Fast forward: I’ve successfully transferred to Duke
University, I’m a Junior, and my wedding is two months away. I’m studying in my dorm, when news
trickled in that Dr. King had been assassinated. Soon, more news – that Durham NC was in flames. (Which it was – almost all of Ninth
Street was burning.) My fiancé
picked me up around midnight, and we drove through smoke-filled streets and out
to the highway, heading to his parents’ home in Greensboro where we thought it
would be safer. I had not yet
adjusted to the South (there was still a huge ‘Welcome to Smithfield’ sign
sponsored by the Ku Klux Klan looming over the only route to the beach) and,
frankly, I was terrified that night.
By what or whom, I wasn’t even sure. But this furious, confused, smoldering world was not one I
knew.
Fast forward to a few years later: I entered graduate school (once our daughter was pre-school
age). Back then, graduate
students in English could be ‘qualified’ to teach Freshman classes one week
after their own matriculation into the program. I was, so I did.
The prescribed ‘reader’ for Freshman English was a collection of essays
(almost none of which I’d read previously, as I’d taken no literature classes
in college), so for that pre-class week, I poured over the textbook, trying to
get ideas about how to use the materials to help young people write more
effectively.
One of the essays was Martin Luther King’s “Letter from
Birmingham Jail.” I may have read
it earlier, with my Wellesley study group, but certainly not with extraordinary
attention. I can still remember
the excitement of finding such a huge variety of argumentative strategies,
logical syllogisms, and rhetorical appeals in this relatively short
document. And I remember how these
masterfully orchestrated words affected me then, as I was about to embark on a
teaching career that ultimately lasted decades.
The point was not the beautiful craft of the letter. The point was that Dr. King had
something extremely important, and extremely urgent, to say – and that he had
the skill, patience, and wisdom to use the craft of writing in order to get his
ideas across and move his audience to action.
This seemed to me then – and now – a wonderful and ethical
baseline upon which to teach writing and literature. It’s how, to the best of my ability, I structured those
first classes. It’s how I
structured subsequent classes, from literature surveys to graduate
seminars.

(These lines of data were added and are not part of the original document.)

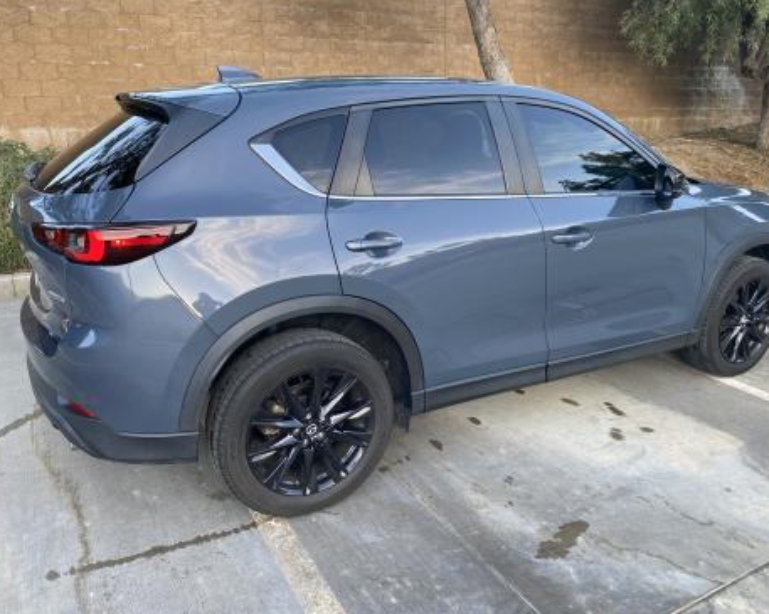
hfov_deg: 62.2
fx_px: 637
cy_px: 303
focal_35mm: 28
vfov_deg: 51.5
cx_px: 404
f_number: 1.8
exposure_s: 1/122
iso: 50
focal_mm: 4.25
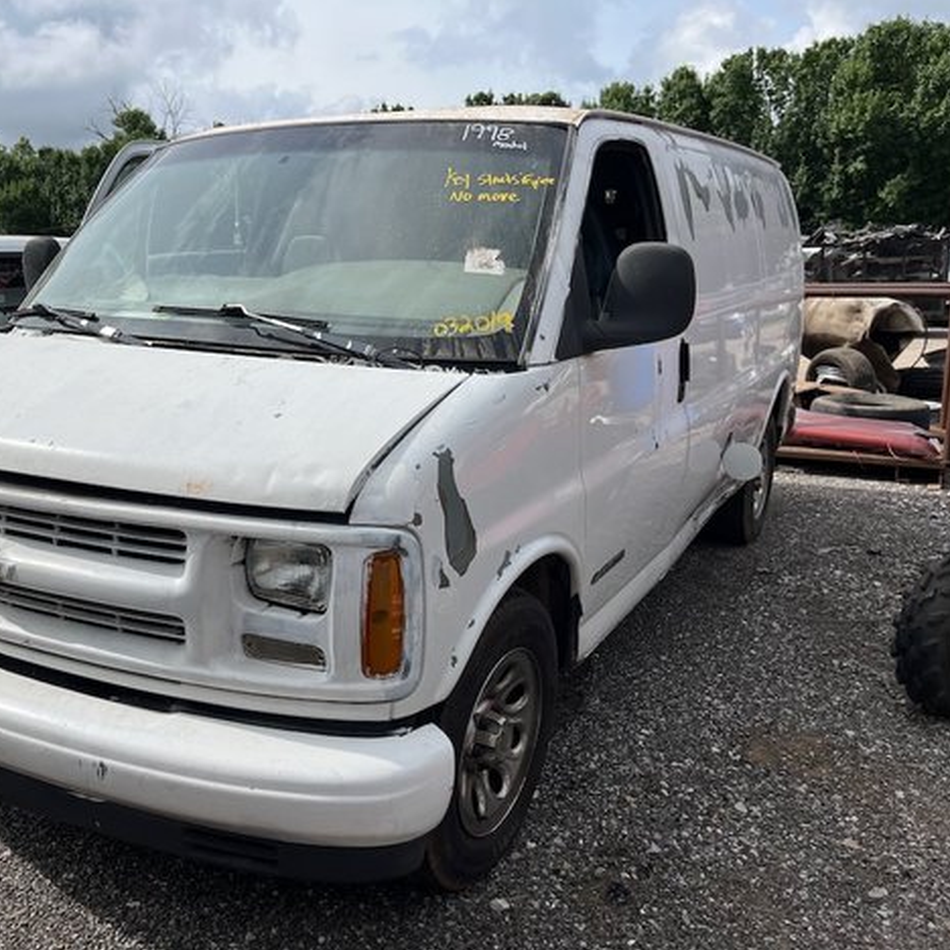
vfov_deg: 52.5
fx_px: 963
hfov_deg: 51.8
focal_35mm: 31
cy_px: 476
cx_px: 334
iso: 50
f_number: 1.6
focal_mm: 5.1
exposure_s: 1/5319
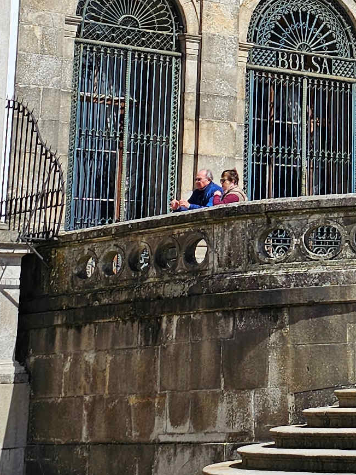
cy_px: -53
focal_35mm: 106
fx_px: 1454
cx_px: 563
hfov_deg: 13.1
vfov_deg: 17.9
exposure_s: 1/864
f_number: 1.7
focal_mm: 6.3
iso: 10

It’s what I asked from
my students’ writing . . . that they have something real and true to
communicate and that they respect that position enough to take the care to
write it very, very well.
That’s the biggest gift that Martin Luther King gave me and,
I hope, many students over the years after his death.
There are myriad ways to effect change in this world. Dr. King embraced most of them, from speaking
and preaching and writing to organizing and marching and, ultimately,
dying. Most of us do not have such
courage and greatness of spirit.
But if we can learn something from even one aspect of King’s works and
life – and try honestly to put it into practice – we are honoring his memory by
attempting to make our shared earth, insofar as our spheres of influence and
our individual talents allow, a little bit better.